Sprint Speed values have been publicly available for a few seasons. While I see it mentioned for this or that, I don’t know how predictive it is or if should I care about it at all. After analyzing the data, Sprint Speed might need to be ignored in favor of Time-to-First. The stopwatch still rules.
The key, in my opinion, is if the ability to run fast can be predictive in any way. No one that I know of is playing in a Sprint Score league, so the speed with have a secondary effect. If a player is running slower, do their stolen bases drop? How about how many infield hits they can leg out? Generally, how will the players change in speed affect their stolen bases and batting average.
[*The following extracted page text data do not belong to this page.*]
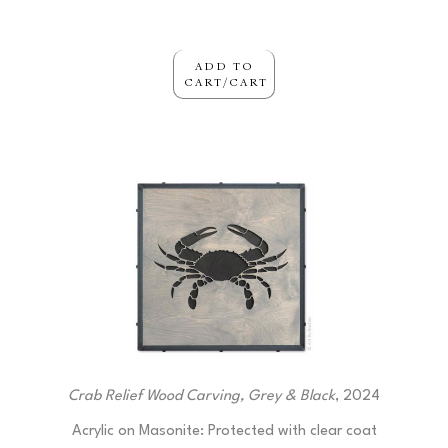
ADD TO
CART/CART
Crab Relief Wood Carving, Grey & Black
, 2024
Acrylic on Masonite: Protected with clear coat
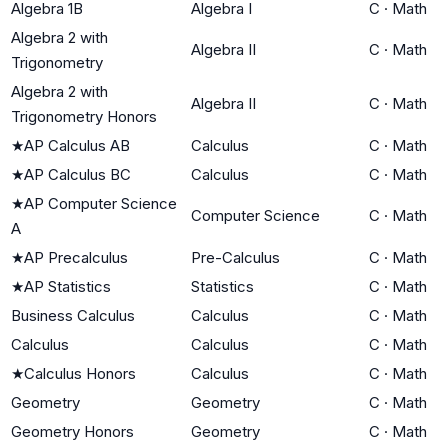
Algebra 1B
Algebra I
C
·
Math
Algebra 2 with
Algebra II
C
·
Math
Trigonometry
Algebra 2 with
Algebra II
C
·
Math
Trigonometry Honors
★
AP Calculus AB
Calculus
C
·
Math
★
AP Calculus BC
Calculus
C
·
Math
★
AP Computer Science
Computer Science
C
·
Math
A
★
AP Precalculus
Pre-Calculus
C
·
Math
★
AP Statistics
Statistics
C
·
Math
Business Calculus
Calculus
C
·
Math
Calculus
Calculus
C
·
Math
★
Calculus Honors
Calculus
C
·
Math
Geometry
Geometry
C
·
Math
Geometry Honors
Geometry
C
·
Math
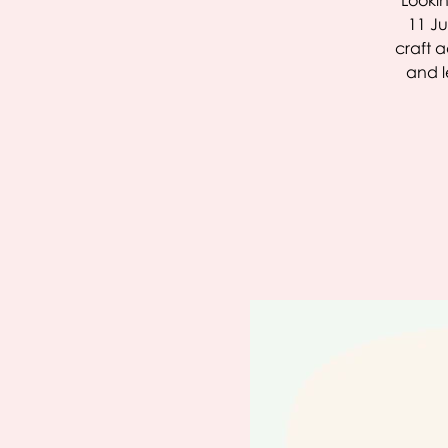
Lookin
11 Ju
craft a
and l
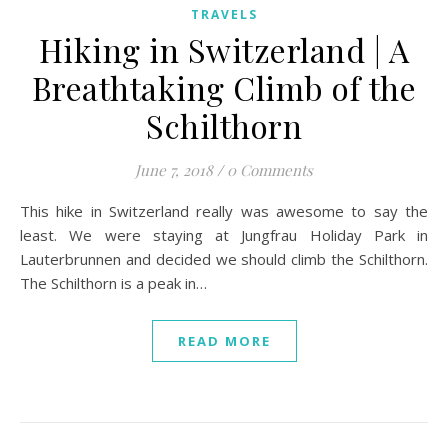
TRAVELS
Hiking in Switzerland | A
Breathtaking Climb of the
Schilthorn
June 7, 2018
/
0 Comments
This hike in Switzerland really was awesome to say the
least. We were staying at Jungfrau Holiday Park in
Lauterbrunnen and decided we should climb the Schilthorn.
The Schilthorn is a peak in…
READ MORE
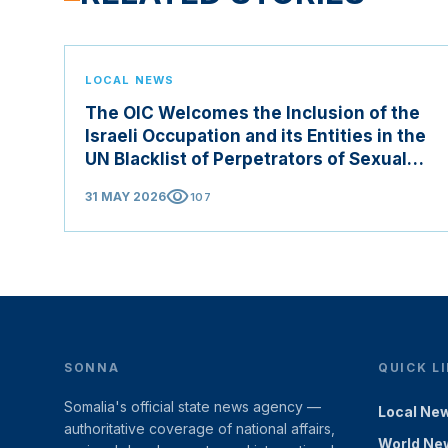
LOCAL NEWS
The OIC Welcomes the Inclusion of the
Israeli Occupation and its Entities in the
UN Blacklist of Perpetrators of Sexual
Violence in Conflict Zones
visibility
31 MAY 2026
107
SONNA
QUICK L
Somalia's official state news agency —
Local Ne
authoritative coverage of national affairs,
World Ne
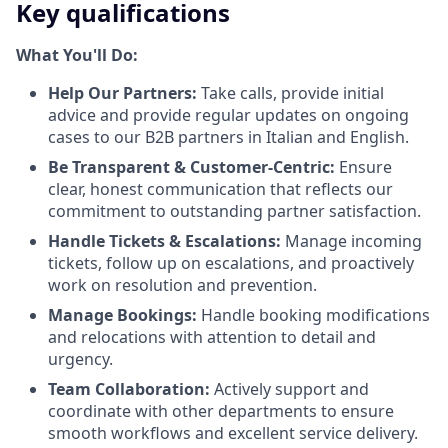
Key qualifications
What You'll Do:
Help Our Partners:
Take calls, provide initial
advice and provide regular updates on ongoing
cases to our B2B partners in Italian and English.
Be Transparent & Customer-Centric:
Ensure
clear, honest communication that reflects our
commitment to outstanding partner satisfaction.
Handle Tickets & Escalations:
Manage incoming
tickets, follow up on escalations, and proactively
work on resolution and prevention.
Manage Bookings:
Handle booking modifications
and relocations with attention to detail and
urgency.
Team Collaboration:
Actively support and
coordinate with other departments to ensure
smooth workflows and excellent service delivery.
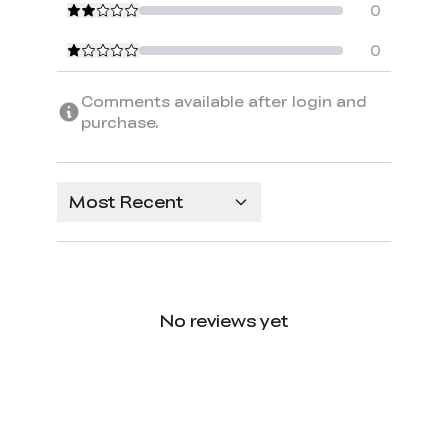
0
0
Comments available after login and
purchase.
Most Recent
No reviews yet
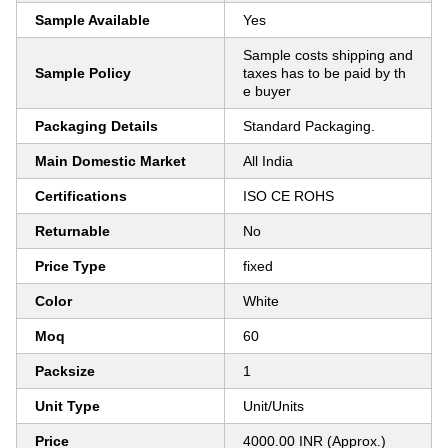
Sample Available
Yes
Sample costs shipping and
Sample Policy
taxes has to be paid by th
e buyer
Packaging Details
Standard Packaging.
Main Domestic Market
All India
Certifications
ISO CE ROHS
Returnable
No
Price Type
fixed
Color
White
Moq
60
Packsize
1
Unit Type
Unit/Units
Price
4000.00 INR (Approx.)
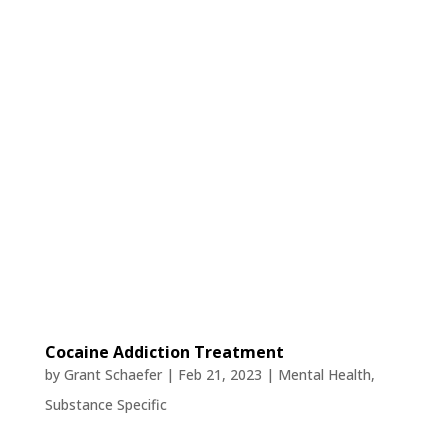
Cocaine Addiction Treatment
by
Grant Schaefer
|
Feb 21, 2023
|
Mental Health
,
Substance Specific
One factor to keep in mind is that the aging curve for stolen bases is just a drop with all humans reaching their peak sprinting speed in their early 20’s. There are going to be a lot of negative speed values coming up but that’s just aging pulling players down.
A second factor to remember is that teams are not allowing hitters to run as much. In 2015, there were over 2500 stolen bases league-wide. Last season, the value was under 2300 for a 9% decline. Again, more negative numbers.
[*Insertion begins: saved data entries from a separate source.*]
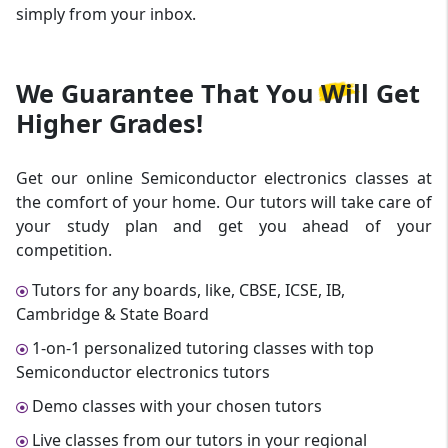
simply from your inbox.
We Guarantee That
You Will Get
Higher Grades!
Get our online Semiconductor electronics classes at
the comfort of your home. Our tutors will take care of
your study plan and get you ahead of your
competition.
Tutors for any boards, like, CBSE, ICSE, IB,
Cambridge & State Board
1-on-1 personalized tutoring classes with top
Semiconductor electronics tutors
Demo classes with your chosen tutors
Live classes from our tutors in your regional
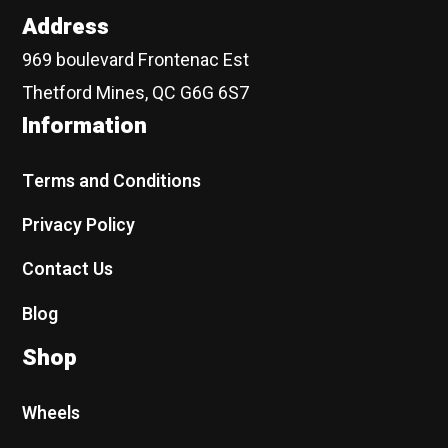
Address
969 boulevard Frontenac Est
Thetford Mines, QC G6G 6S7
Information
Terms and Conditions
Privacy Policy
Contact Us
Blog
Shop
Wheels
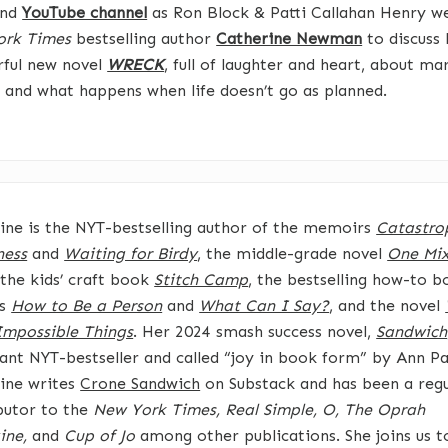
nd
YouTube channel
as Ron Block & Patti Callahan Henry 
ork Times
bestselling author
Catherine Newman
to discuss 
ful new novel
WRECK
, full of laughter and heart, about ma
, and what happens when life doesn’t go as planned.
ine is the NYT-bestselling author of the memoirs
Catastro
ness
and
Waiting for Birdy
, the middle-grade novel
One Mi
 the kids’ craft book
Stitch Camp
, the bestselling how-to b
ds
How to Be a Person
and
What Can I Say?
, and the novel
mpossible Things
. Her 2024 smash success novel,
Sandwich
tant NYT-bestseller and called “joy in book form” by Ann Pa
ine writes
Crone Sandwich
on Substack and has been a regu
butor to the
New York Times, Real Simple, O, The Oprah
ine,
and
Cup of Jo
among other publications. She joins us t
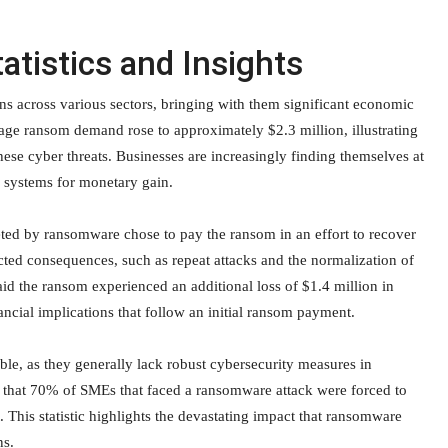
atistics and Insights
ns across various sectors, bringing with them significant economic
ge ransom demand rose to approximately $2.3 million, illustrating
ese cyber threats. Businesses are increasingly finding themselves at
r systems for monetary gain.
geted by ransomware chose to pay the ransom in an effort to recover
cted consequences, such as repeat attacks and the normalization of
id the ransom experienced an additional loss of $1.4 million in
ncial implications that follow an initial ransom payment.
le, as they generally lack robust cybersecurity measures in
 that 70% of SMEs that faced a ransomware attack were forced to
. This statistic highlights the devastating impact that ransomware
ns.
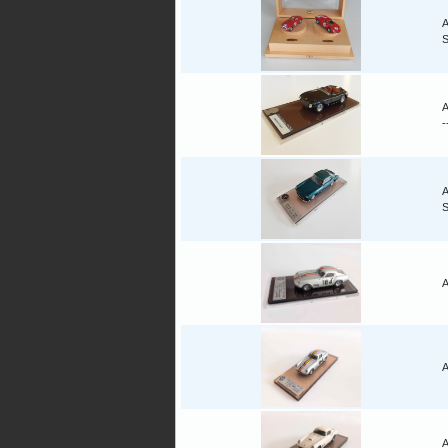
A
A
-
A
A
A
A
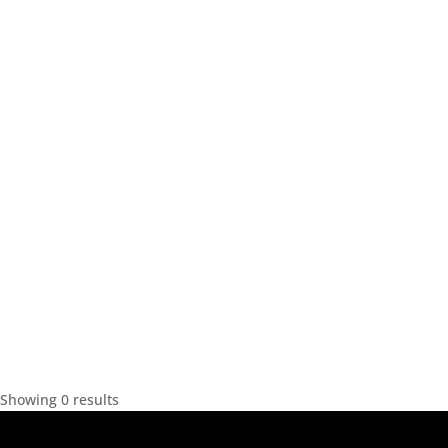
Showing 0 results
Sprint Speed was first introduced in 2015 at Baseball Savant (links to Time-to-First values) and it is widely cited. Sprint Speed is not the only measured speed metric available. For one fewer season, Baseball Savant has each hitter’s run times to first base which have been the traditional measure of a player’s speed and it’s still used in scouting players. With the two metrics, it’s table time to what conclusions can be drawn.